One of the things that always comes up when I work with nonprofit boards is how to recruit new board members.  Here are 5 questions to ask when recruiting nonprofit board members. To put it simply, it’s all about setting expectations. What’s really important as a board is to think about what skills and community connections your nonprofit needs that a new board member could bring. I’ve also included a link below to a downloadable spreadsheet to help you manage your new board member nomination and prioritization process.

  1. Are you more of a governing or working board? For many boards who are volunteer-driven and considered a “working” board, they are carrying much of the weight that a staff member may otherwise carry. Some boards are just more time intensive and require a greater ongoing time commitment from their board members, and you need to be honest about whether you are a governing or working board. New board members need to know up front what is expected of them from them, especially in terms of their time commitment which falls on top of their other work and personal commitments. They need to know in advance how much time to carve out to attend meetings, get committee work done or attend an important fundraiser. As boards and organizations mature, they often transition from a working board to a governing board, which is a good thing. Nonprofits at various stages of growth may fall in either camp (governing vs working), but it’s important to be honest and transparent about the level of time and energy you really need from a new board member.

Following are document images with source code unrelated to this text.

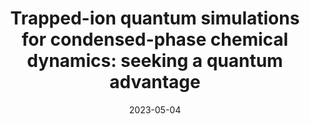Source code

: ---
title: "Trapped-ion quantum simulations for condensed-phase chemical dynamics: seeking a quantum advantage"
collection: publications
permalink: /publication/2023-05-04-Chemical
excerpt: ""
date: 2023-05-04
authors: '<b>MK</b>, H. Nuomin, S.N. Chowdhury, J.L. Yuly, K. Sun, J. Whitlow, J. Valdiviezo, Z. Zhang, P. Zhang, D.N. Beratan, K.R. Brown,'
arXiv: 'arXiv:2305.03156'
paperurl: 'https://arxiv.org/abs/2305.03156'
---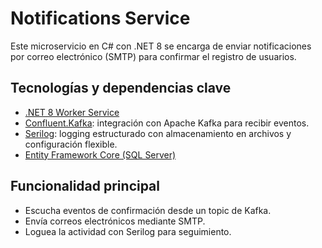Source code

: # Notifications Service

Este microservicio en C# con .NET 8 se encarga de enviar notificaciones por correo electrónico (SMTP) para confirmar el registro de usuarios.

## Tecnologías y dependencias clave

- [.NET 8 Worker Service](https://learn.microsoft.com/en-us/dotnet/core/extensions/workers)
- [Confluent.Kafka](https://www.nuget.org/packages/Confluent.Kafka): integración con Apache Kafka para recibir eventos.
- [Serilog](https://serilog.net/): logging estructurado con almacenamiento en archivos y configuración flexible.
- [Entity Framework Core (SQL Server)](https://learn.microsoft.com/en-us/ef/core/)

## Funcionalidad principal

- Escucha eventos de confirmación desde un topic de Kafka.
- Envía correos electrónicos mediante SMTP.
- Loguea la actividad con Serilog para seguimiento.
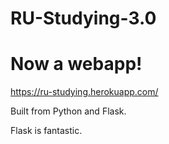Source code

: # RU-Studying-3.0

Now a webapp!
================

https://ru-studying.herokuapp.com/

Built from Python and Flask.

Flask is fantastic.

  2. What mix of skills, experience and connections does your board need now and in the years ahead to complement the skills you already have on your board?  Perhaps you need someone with a legal, finance, human resource or fundraising background.  When bringing on new board members, it’s good for boards to do some self-reflection to fill in gaps, particularly with regards to upcoming term limits where you may be losing valuable skills as current board members conclude their service.  Since most nonprofits operate on very lean budgets, it’s really beneficial to have certain skills represented on your board to bring much-needed expertise and experience.

  3. What are the annual fundraising requirements for board members? Some boards have explicit policies about annual expectations for 100% board participation in personal giving (or “getting” which could mean helping to secure resources from other sources). I am a huge proponent that 100% of the board needs to be giving annually even if not everyone can write a large check.  Participation from board members signals to other key stakeholders (other donors, foundations, corporate sponsors, community members) that the leadership is invested.  It’s much harder to change expectations about fundraising over time than it is to set clear expectations from the start of a board member’s tenure. This is a conversation some board members are uncomfortable having, but the implications of not having 100% board giving are much more widespread than the conversation itself.

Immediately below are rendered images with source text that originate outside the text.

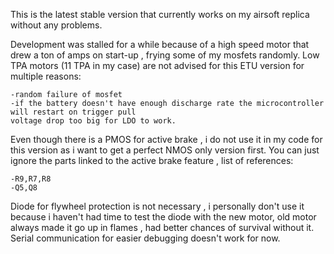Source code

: This is the latest stable version that currently works on my airsoft replica without any problems.

Development was stalled for a while because of a high speed motor that drew a ton of amps on start-up , frying some of my mosfets randomly. Low TPA motors (11 TPA in my case) are not advised for this ETU version
for multiple reasons:

	-random failure of mosfet
	-if the battery doesn't have enough discharge rate the microcontroller will restart on trigger pull
	voltage drop too big for LDO to work.

Even though there is a PMOS for active brake , i do not use it in my code for this version as i want to get a perfect NMOS only version first.
You can just ignore the parts linked to the active brake feature , list of references:

	-R9,R7,R8
	-Q5,Q8

Diode for flywheel protection is not necessary , i personally don't use it because i haven't had time to test the diode with the new motor, old motor always made it go up in flames , 
had better chances of survival without it. 
Serial communication for easier debugging doesn't work for now.

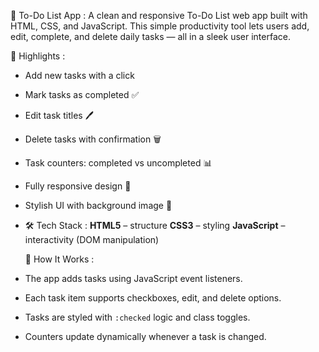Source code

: 📝 To-Do List App :
A clean and responsive To-Do List web app built with HTML, CSS, and JavaScript. 
This simple productivity tool lets users add, edit, complete, and delete daily tasks — all in a sleek user interface.

🌟 Highlights :
- Add new tasks with a click
- Mark tasks as completed ✅
- Edit task titles 🖊️
- Delete tasks with confirmation 🗑️
- Task counters: completed vs uncompleted 📊
- Fully responsive design 📱
- Stylish UI with background image 🎨
- 
  🛠️ Tech Stack :
**HTML5** – structure
 **CSS3** – styling
 **JavaScript** – interactivity (DOM manipulation)
  
  🧠 How It Works :
- The app adds tasks using JavaScript event listeners.
- Each task item supports checkboxes, edit, and delete options.
- Tasks are styled with `:checked` logic and class toggles.
- Counters update dynamically whenever a task is changed.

  4. Is the potential new board member an “and, and, and” candidate?  It can be tough to prioritize a list of nominated candidates that fellow board members have brought to the table. While some people may bring a certain needed skill set, the strongest candidates bring a skill set AND connections AND time to volunteer AND, etc. These “and, and, and” candidates are multifaceted. They can also be hard to get to join your board because other organizations recognize their skills and experience too.  Having all nominations in the same format can help. Download my matrix for recruiting nonprofit board members here: Adaptive Alternatives Sample Board Recruitment Matrix. I have used this tool with several boards, and it seems to help make the nomination and prioritization process go smoothly. (I’d love your feedback at stephanie@adaptivealt.com if you end up using it!)

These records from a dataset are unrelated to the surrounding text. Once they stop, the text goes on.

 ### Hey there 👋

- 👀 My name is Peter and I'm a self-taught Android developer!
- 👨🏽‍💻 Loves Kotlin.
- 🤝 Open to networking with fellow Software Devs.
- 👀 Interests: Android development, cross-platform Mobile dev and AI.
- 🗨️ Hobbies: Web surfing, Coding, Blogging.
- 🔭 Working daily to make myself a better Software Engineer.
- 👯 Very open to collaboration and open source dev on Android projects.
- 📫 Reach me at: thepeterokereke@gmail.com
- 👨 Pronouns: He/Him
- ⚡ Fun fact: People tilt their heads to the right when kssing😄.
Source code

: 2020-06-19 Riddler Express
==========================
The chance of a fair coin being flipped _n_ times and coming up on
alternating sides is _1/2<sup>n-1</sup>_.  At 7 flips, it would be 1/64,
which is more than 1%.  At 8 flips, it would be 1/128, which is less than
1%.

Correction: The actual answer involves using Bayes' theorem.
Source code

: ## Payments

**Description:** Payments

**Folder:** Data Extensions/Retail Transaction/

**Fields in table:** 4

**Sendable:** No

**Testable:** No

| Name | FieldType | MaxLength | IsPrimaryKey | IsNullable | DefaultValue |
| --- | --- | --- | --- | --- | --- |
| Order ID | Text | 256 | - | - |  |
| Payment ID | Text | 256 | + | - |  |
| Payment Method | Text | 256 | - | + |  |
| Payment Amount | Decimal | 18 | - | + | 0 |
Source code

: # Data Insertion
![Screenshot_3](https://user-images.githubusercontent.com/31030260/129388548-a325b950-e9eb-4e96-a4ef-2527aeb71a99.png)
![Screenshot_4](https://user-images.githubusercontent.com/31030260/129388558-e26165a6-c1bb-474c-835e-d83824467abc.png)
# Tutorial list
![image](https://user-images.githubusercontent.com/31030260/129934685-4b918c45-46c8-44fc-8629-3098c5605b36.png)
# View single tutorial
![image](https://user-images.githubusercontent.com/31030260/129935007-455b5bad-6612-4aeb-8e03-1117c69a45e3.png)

  5. What do you want this person to do specifically once they join the board? The more you can set expectations upfront about what it looks like to be a strong board member for your organization, the more you will be able to tap into the strengths and experiences that a new board member has the potential to bring. During recruitment, it may seem that you can’t ask a new board member for too much because you don’t want to scare them away. On the contrary, consider being really direct with a new member like this: “We’d like for you to take on a 3 year term. In the first year you will get up to speed by participating in board meetings and helping with our 2 main events per year. You’ll also work alongside our current finance committee chair, so that by year 2, you can chair the finance committee. In year 3, you’ll work with your successor to pass the torch.” Again, setting these kinds of expectations upfront will set your new board member up for success from the beginning.

Once you have brought a new member to your board, having an orientation or onboarding process is also a best practice. For a nice resource from Board Source on board member onboarding click here.

I hope these 5 questions and the downloadable nominations tool are helpful to you and your fellow board members!